Put every line of text from the records below into a single numbered list, skipping blank lines. Leave the pictures out of your answer.

» **Saved entries**:
Content starts

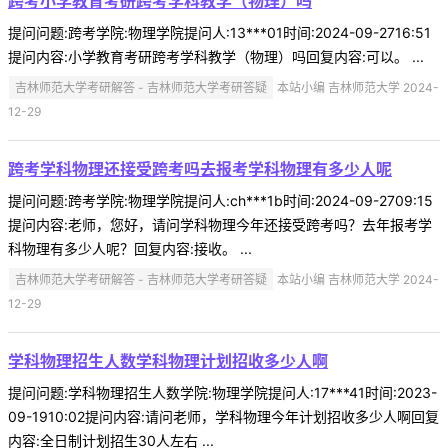
跨考小学教育考研跨考学科教学（物理）吗
提问问题:跨考学院:物理学院提问人:13***01时间:2024-09-2716:51
提问内容:小学教育考研跨考学科教学（物理）吗回复内容:可以。 ...
吉林师范大学考研解答 - 吉林师范大学考研答疑
本站小编 吉林师范大学 2024-
12-29
跨考学科物理还接受跨考吗去报考学科物理有多少人呢
提问问题:跨考学院:物理学院提问人:ch***1b时间:2024-09-2709:15
提问内容:老师，您好，请问学科物理今年还接受跨考吗？去年报考学
科物理有多少人呢？回复内容:接收。 ...
吉林师范大学考研解答 - 吉林师范大学考研答疑
本站小编 吉林师范大学 2024-
12-29
学科物理招生人数学科物理计划招收多少人啊
提问问题:学科物理招生人数学院:物理学院提问人:17***41时间:2023-
09-1910:02提问内容:请问老师，学科物理今年计划招收多少人啊回复
内容:全日制计划招生30人左右 ...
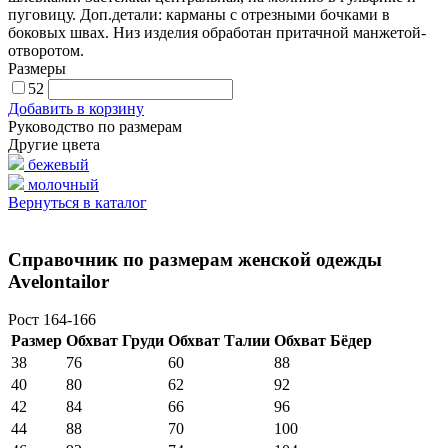
пуговицу. Доп.детали: карманы с отрезными бочками в
боковых швах. Низ изделия обработан притачной манжетой-
отворотом.
Размеры
52
Добавить в корзину
Руководство по размерам
Другие цвета
бежевый
молочный
Вернуться в каталог
Справочник по размерам женской одежды
Avelontailor
Рост 164-166
Размер
Обхват Груди
Обхват Талии
Обхват Бёдер
38
76
60
88
40
80
62
92
42
84
66
96
44
88
70
100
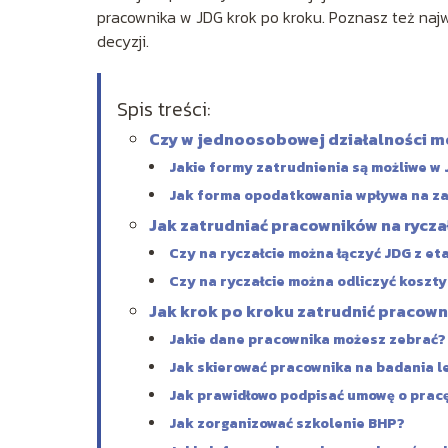
pracownika w JDG krok po kroku. Poznasz też naj
decyzji.
Spis treści:
Czy w jednoosobowej działalności m
Jakie formy zatrudnienia są możliwe w
Jak forma opodatkowania wpływa na za
Jak zatrudniać pracowników na rycza
Czy na ryczałcie można łączyć JDG z e
Czy na ryczałcie można odliczyć koszt
Jak krok po kroku zatrudnić pracown
Jakie dane pracownika możesz zebrać?
Jak skierować pracownika na badania l
Jak prawidłowo podpisać umowę o prac
Jak zorganizować szkolenie BHP?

Content ends

» **Final answer**:
1. 跨考小学教育考研跨考学科教学（物理）吗
2. 提问问题:跨考学院:物理学院提问人:13***01时间:2024-09-2716:51
3. 提问内容:小学教育考研跨考学科教学（物理）吗回复内容:可以。 ...
4. 吉林师范大学考研解答 - 吉林师范大学考研答疑
5. 本站小编 吉林师范大学 2024-
6. 12-29
7. 跨考学科物理还接受跨考吗去报考学科物理有多少人呢
8. 提问问题:跨考学院:物理学院提问人:ch***1b时间:2024-09-2709:15
9. 提问内容:老师，您好，请问学科物理今年还接受跨考吗？去年报考学
10. 科物理有多少人呢？回复内容:接收。 ...
11. 吉林师范大学考研解答 - 吉林师范大学考研答疑
12. 本站小编 吉林师范大学 2024-
13. 12-29
14. 学科物理招生人数学科物理计划招收多少人啊
15. 提问问题:学科物理招生人数学院:物理学院提问人:17***41时间:2023-
16. 09-1910:02提问内容:请问老师，学科物理今年计划招收多少人啊回复
17. 内容:全日制计划招生30人左右 ...
18. пуговицу. Доп.детали: карманы с отрезными бочками в
19. боковых швах. Низ изделия обработан притачной манжетой-
20. отворотом.
21. Размеры
22. 52
23. Добавить в корзину
24. Руководство по размерам
25. Другие цвета
26. бежевый
27. молочный
28. Вернуться в каталог
29. Справочник по размерам женской одежды
30. Avelontailor
31. Рост 164-166
32. Размер
33. Обхват Груди
34. Обхват Талии
35. Обхват Бёдер
36. 38
37. 76
38. 60
39. 88
40. 40
41. 80
42. 62
43. 92
44. 42
45. 84
46. 66
47. 96
48. 44
49. 88
50. 70
51. 100
52. pracownika w JDG krok po kroku. Poznasz też naj
53. decyzji.
54. Spis treści:
55. Czy w jednoosobowej działalności m
56. Jakie formy zatrudnienia są możliwe w
57. Jak forma opodatkowania wpływa na za
58. Jak zatrudniać pracowników na rycza
59. Czy na ryczałcie można łączyć JDG z e
60. Czy na ryczałcie można odliczyć koszt
61. Jak krok po kroku zatrudnić pracown
62. Jakie dane pracownika możesz zebrać?
63. Jak skierować pracownika na badania l
64. Jak prawidłowo podpisać umowę o prac
65. Jak zorganizować szkolenie BHP?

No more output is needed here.